The pseudonym "Philo Vaihinger" has been abandoned. All posts have been and are written by me, Joseph Auclair.

Tuesday, March 24, 2015

Ted Cruz, conservative radical, runs for president

We had better hope he doesn't make it to the White House.

Steve M on Ted Cruz

As Jonathan Chait writes -- in a post titled "Why Ted Cruz Wants Republicans to Hate Him" -- Cruz thinks he's battling moderates in his party the way Barry Goldwater did half a century ago. 

But moderates really were very powerful within the GOP in the 1960s. 

Hence Nixon in '68.

Goldwater conservatives had to wage war on the Establishment if they wanted an unyieldingly conservative party. 

The first real proof of their victory was Reagan.

Cruz, by contrast, is fighting exclusively on matters of style. 

His side has already won the ideological battle[.]

If radicalism regarding means is a style, he's fighting about style.

He and the conservative commentariate are much more radical about means than the senior Republicans in the House and the Senate.

Think Newt Gingrich, Dick Armey, and government shutdowns.

It's in that respect that, compared to him, the leadership of the party, both in the Senate and in the House, is moderate. 

Jon Chait on Cruz

Chait's piece is pretty good.

The conservative movement, which was identified intellectually with National Review and politically with Barry Goldwater, wanted their party to launch a full-throated counterattack on big government. 

They had an ideological program that differed sharply from the reigning ideology of Eisenhower and Nixon: a straightforward attack on big government as socialism.

Conservatives attacked big government, absolutely essential to the progressive vision, as communism, too, pretty much using the two words interchangeably, as did Reagan later, and as the right does, now and again, to this day.

Nixon claimed to be a liberal and conservatives agreed then and agree now.

Think EPA, negative income tax, a guaranteed annual wage.

Eisenhower was wooed by both parties to be their presidential candidate.

He thought the conservatives who wanted to undo the New Deal were crackpots and created the interstate highway system.

He nominated Earl Warren (a Republican) to the Supreme Court and Nixon encouraged him to enforce Brown in Little Rock , which he did.

Acting with and for IKE, Nixon supported a Civil Rights Act.

Every creation of the New Deal including especially Social Security, Brown, and the Civil Rights Act are denounced in Goldwater's Conscience of a Conservative, ghost written by Brent Bozell of the founding generation at the National Review.

(They were denounced by Rehnquist, too, for whom Cruz clerked.)

But this of Chait's blurs a key point.

Conservatives have not completely worked out how far they would go if given absolute power — back to 1932? 1905? — but they agree on the direction.

Going back to 1932 undoes every progressive creation starting with those of the New Deal.
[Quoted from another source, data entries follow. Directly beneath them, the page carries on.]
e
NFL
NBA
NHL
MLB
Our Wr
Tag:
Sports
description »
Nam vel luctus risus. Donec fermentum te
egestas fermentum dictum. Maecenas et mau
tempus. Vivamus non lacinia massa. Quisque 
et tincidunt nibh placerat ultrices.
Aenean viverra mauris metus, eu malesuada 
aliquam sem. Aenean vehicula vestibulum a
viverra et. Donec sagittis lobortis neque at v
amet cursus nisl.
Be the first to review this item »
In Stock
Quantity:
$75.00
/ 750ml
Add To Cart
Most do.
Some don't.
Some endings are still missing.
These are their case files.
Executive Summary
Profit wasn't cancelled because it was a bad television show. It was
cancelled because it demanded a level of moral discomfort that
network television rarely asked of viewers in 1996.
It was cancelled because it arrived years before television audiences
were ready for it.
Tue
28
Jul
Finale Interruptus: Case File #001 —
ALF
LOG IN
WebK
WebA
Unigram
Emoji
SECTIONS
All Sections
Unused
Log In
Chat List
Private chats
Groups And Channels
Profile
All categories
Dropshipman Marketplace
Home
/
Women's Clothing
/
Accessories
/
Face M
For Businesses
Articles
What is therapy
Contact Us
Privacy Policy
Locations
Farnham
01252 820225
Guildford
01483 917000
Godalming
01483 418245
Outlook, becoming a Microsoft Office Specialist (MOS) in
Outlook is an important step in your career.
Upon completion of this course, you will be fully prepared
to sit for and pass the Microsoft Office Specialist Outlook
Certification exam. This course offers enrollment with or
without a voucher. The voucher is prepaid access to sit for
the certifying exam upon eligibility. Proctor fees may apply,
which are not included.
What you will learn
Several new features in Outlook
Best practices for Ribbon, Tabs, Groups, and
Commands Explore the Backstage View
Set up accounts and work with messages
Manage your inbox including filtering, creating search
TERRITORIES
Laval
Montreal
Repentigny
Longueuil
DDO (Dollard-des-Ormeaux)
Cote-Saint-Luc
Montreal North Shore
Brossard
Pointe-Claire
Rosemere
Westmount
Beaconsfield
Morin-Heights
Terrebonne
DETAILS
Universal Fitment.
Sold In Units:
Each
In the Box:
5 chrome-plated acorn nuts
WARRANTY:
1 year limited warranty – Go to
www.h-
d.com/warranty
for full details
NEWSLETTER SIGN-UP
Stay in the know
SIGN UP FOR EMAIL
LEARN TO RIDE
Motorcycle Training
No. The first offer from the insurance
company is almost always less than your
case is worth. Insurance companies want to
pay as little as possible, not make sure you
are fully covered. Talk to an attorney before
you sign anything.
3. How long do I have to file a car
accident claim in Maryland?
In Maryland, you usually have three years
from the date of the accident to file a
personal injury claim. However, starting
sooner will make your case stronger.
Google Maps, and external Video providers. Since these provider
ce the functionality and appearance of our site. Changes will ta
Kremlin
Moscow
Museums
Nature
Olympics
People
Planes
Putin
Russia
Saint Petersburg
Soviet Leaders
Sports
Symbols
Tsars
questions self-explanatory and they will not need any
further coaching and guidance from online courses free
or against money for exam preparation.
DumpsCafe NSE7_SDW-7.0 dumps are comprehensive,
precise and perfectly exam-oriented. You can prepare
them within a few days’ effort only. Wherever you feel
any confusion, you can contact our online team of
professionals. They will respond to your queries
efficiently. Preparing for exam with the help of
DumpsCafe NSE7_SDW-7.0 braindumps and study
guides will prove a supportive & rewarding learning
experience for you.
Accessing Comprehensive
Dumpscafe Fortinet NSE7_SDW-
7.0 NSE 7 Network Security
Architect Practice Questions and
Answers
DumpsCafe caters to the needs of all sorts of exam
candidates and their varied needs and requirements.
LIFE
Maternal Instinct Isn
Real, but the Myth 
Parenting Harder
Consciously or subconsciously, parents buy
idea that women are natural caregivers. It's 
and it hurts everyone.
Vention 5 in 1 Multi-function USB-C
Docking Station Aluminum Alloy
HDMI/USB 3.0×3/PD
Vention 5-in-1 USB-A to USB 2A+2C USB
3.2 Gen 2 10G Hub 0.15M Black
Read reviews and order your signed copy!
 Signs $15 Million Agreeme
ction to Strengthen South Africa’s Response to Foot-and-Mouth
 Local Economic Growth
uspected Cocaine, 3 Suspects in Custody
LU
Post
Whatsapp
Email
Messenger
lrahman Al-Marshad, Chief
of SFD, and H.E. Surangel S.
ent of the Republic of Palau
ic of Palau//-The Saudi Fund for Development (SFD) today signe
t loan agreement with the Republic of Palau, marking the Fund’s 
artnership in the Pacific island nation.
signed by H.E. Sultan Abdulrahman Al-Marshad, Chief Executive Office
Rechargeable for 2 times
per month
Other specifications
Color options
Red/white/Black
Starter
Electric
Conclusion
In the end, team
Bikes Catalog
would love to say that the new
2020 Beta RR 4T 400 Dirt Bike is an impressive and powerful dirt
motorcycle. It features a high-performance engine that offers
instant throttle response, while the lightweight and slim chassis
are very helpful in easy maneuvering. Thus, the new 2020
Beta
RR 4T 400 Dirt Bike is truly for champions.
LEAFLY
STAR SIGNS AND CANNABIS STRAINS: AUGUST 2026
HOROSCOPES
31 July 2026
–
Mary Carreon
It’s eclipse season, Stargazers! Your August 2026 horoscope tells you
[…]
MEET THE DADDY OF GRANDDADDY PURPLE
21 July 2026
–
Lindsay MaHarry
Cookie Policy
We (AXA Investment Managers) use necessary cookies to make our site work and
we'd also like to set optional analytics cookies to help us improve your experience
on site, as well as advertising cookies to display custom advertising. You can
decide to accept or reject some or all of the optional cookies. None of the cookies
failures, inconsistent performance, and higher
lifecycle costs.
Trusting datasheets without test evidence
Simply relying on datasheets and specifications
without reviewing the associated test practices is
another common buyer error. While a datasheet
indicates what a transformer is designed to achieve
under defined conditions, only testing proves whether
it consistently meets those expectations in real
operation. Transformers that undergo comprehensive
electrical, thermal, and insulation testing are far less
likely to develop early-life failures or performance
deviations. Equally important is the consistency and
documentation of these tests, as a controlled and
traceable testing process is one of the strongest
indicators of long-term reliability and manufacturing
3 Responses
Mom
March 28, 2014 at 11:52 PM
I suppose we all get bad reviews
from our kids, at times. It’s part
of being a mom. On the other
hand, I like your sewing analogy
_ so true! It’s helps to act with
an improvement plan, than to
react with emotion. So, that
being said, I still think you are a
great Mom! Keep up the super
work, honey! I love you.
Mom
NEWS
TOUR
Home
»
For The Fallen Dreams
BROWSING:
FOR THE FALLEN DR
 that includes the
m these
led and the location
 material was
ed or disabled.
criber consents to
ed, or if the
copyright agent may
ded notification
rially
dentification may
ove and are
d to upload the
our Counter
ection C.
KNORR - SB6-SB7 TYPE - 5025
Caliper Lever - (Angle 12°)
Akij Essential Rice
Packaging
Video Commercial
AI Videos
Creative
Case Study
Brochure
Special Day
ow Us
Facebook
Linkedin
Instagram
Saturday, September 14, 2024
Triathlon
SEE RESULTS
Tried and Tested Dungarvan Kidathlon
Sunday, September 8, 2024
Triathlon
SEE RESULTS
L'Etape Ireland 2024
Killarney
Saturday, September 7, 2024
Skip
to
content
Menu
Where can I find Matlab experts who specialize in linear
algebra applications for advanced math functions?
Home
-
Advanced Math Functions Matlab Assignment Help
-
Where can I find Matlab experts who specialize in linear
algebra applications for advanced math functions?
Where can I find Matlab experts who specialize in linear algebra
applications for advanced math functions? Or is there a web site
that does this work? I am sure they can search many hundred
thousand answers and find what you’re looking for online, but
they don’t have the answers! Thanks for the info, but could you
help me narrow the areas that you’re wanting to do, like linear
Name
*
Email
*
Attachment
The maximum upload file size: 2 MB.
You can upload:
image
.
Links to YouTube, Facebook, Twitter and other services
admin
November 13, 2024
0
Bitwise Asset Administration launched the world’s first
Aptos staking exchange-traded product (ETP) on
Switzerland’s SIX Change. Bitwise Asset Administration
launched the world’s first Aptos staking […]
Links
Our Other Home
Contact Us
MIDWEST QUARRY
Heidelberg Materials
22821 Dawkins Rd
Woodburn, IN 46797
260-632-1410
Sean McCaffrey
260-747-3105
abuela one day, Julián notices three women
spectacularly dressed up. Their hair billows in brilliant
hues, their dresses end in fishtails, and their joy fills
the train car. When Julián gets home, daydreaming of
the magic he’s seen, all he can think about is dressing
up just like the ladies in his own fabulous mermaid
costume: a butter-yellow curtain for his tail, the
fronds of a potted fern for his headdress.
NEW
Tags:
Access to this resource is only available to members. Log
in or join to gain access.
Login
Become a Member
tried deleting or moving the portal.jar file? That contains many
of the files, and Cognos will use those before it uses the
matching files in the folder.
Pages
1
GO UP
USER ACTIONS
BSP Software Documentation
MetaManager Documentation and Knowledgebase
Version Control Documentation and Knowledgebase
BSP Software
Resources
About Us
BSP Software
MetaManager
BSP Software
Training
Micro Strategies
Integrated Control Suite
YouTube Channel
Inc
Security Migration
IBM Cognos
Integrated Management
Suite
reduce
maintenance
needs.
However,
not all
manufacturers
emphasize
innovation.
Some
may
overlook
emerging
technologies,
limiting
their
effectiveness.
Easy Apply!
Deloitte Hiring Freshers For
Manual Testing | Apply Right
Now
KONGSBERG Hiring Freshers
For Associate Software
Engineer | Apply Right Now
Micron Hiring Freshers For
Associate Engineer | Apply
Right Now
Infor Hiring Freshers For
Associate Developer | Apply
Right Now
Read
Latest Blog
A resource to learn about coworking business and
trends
But significant parts of the progressive achievement pre-date the New Deal, including the federal income tax, the creation of the IRS, and popular election of the senate.

Much of the conservative movement and commentariate (see George Will, for example) is quite clear they want all that rolled back.

To understand conservative aims you have to think McKinley.

Too, Chait follows Steve M in misunderstanding TC's radicalism - his "style," according to SM and his "tactics,' according to JC.

Both of them treat this as some sort of shtick, some sort of self-advertising gimmick.

It is absolutely not that.

It is for real and deadly serious.

Cruz's stop-at-nothing methods are exactly why he is beloved not only of the tea-bagger wing of the conservative base but of nearly the entire conservative base and certainly the majority if not all of the conservative commentariate, some of whom were Reaganites in their youth.

And it is that radicalism, common to him and to many other conservatives in the House and in the Senate, that forced Boehner to pass a clean funding bill for Homeland Security without Republican support, relying on Democratic votes, a deal that was the only bright sign O's final years might not be years of total paralysis and final defeat for Obamacare.

And that in turn explains the fury of the conservatives of the base and of the commentariate against Boehner and McConnell.

PS.

Nixon was hated by the Democrats and fellow-traveling liberals before Watergate and they were delighted to use that scandal to destroy him, settling old scores from early Cold War days when he had been abundantly willing to use his otherwise undoubtedly sincere anti-communism for party advantage.

Think about the Alger Hiss/Whitaker Chambers affair, for example.

Politics, as they used to say, ain't beanbag.